- **Directions for this task**
Begin at the line containing "Dritte Staffel" in the data below and go on through the line containing "SVENDSEN SKRIVER", repeating each line exactly; include both ends and no other line.

___ Information provided ___

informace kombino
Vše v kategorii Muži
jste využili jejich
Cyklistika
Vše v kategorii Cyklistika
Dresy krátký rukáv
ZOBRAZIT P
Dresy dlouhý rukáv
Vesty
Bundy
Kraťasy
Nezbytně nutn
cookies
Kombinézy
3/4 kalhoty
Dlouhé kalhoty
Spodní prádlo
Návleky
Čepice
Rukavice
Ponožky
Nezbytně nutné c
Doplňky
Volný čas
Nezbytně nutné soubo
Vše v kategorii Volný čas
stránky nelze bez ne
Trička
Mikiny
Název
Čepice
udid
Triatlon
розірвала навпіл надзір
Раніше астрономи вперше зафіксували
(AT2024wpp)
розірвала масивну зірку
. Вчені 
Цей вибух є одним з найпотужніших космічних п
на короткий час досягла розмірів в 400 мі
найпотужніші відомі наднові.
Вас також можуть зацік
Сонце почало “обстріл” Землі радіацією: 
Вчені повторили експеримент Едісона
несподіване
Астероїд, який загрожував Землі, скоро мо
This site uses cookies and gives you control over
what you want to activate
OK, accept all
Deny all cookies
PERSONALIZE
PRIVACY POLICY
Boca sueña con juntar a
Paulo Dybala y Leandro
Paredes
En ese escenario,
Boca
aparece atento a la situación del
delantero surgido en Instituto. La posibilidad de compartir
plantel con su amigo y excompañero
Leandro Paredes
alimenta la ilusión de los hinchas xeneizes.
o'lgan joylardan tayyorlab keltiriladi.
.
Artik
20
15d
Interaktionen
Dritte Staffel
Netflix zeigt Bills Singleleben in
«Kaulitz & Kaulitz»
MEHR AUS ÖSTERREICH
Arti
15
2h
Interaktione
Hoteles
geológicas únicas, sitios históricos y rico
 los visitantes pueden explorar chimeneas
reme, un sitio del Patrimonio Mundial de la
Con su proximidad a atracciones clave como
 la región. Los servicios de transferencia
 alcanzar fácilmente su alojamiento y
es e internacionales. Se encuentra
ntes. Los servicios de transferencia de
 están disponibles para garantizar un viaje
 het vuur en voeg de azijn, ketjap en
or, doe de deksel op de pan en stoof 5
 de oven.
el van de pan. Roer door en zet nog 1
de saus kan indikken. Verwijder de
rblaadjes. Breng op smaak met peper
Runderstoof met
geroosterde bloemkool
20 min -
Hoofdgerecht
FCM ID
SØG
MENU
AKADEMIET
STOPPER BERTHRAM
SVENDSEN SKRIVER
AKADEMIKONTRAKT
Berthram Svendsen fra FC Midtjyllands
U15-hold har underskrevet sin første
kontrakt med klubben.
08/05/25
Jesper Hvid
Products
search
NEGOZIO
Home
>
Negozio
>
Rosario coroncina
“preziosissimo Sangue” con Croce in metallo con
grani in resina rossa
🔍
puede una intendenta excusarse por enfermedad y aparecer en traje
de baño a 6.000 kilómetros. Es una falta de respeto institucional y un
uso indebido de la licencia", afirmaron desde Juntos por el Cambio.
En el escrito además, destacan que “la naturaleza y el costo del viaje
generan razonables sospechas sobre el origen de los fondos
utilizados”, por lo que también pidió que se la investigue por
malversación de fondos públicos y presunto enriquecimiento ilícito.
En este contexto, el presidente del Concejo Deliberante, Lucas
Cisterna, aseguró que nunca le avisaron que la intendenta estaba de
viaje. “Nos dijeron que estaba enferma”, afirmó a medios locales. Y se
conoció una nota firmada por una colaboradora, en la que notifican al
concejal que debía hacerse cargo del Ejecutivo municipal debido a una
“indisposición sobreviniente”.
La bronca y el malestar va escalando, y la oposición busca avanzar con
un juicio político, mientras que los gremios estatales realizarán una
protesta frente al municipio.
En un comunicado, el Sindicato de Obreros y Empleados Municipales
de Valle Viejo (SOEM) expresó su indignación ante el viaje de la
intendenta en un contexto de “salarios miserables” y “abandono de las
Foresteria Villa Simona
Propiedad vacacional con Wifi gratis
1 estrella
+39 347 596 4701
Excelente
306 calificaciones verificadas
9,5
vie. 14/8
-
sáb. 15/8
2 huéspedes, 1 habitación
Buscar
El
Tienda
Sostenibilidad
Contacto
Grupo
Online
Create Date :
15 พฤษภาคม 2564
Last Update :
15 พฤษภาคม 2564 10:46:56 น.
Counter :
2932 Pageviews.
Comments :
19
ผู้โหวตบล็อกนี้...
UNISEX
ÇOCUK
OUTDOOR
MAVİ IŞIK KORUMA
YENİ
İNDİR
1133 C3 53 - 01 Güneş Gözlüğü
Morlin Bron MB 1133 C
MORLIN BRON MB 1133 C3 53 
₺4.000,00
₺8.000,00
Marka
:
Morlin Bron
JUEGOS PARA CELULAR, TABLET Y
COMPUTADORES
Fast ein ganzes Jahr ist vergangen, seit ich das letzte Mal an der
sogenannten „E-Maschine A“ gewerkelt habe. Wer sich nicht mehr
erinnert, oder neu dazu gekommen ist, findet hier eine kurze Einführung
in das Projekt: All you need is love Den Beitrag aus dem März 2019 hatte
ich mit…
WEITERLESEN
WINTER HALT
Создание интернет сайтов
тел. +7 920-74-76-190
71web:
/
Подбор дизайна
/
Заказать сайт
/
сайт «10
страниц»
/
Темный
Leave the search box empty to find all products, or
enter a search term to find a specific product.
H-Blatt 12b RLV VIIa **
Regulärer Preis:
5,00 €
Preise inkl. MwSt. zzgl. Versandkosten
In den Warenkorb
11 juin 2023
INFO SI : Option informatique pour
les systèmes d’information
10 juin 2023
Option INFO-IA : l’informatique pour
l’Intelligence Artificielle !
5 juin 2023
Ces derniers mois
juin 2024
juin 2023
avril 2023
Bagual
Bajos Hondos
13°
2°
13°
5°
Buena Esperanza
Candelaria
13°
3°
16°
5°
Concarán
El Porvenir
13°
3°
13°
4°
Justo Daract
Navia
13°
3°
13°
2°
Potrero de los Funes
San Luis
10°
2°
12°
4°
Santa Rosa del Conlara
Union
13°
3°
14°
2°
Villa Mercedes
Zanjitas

___

- **Result of the exercise**
Dritte Staffel
Netflix zeigt Bills Singleleben in
«Kaulitz & Kaulitz»
MEHR AUS ÖSTERREICH
Arti
15
2h
Interaktione
Hoteles
geológicas únicas, sitios históricos y rico
 los visitantes pueden explorar chimeneas
reme, un sitio del Patrimonio Mundial de la
Con su proximidad a atracciones clave como
 la región. Los servicios de transferencia
 alcanzar fácilmente su alojamiento y
es e internacionales. Se encuentra
ntes. Los servicios de transferencia de
 están disponibles para garantizar un viaje
 het vuur en voeg de azijn, ketjap en
or, doe de deksel op de pan en stoof 5
 de oven.
el van de pan. Roer door en zet nog 1
de saus kan indikken. Verwijder de
rblaadjes. Breng op smaak met peper
Runderstoof met
geroosterde bloemkool
20 min -
Hoofdgerecht
FCM ID
SØG
MENU
AKADEMIET
STOPPER BERTHRAM
SVENDSEN SKRIVER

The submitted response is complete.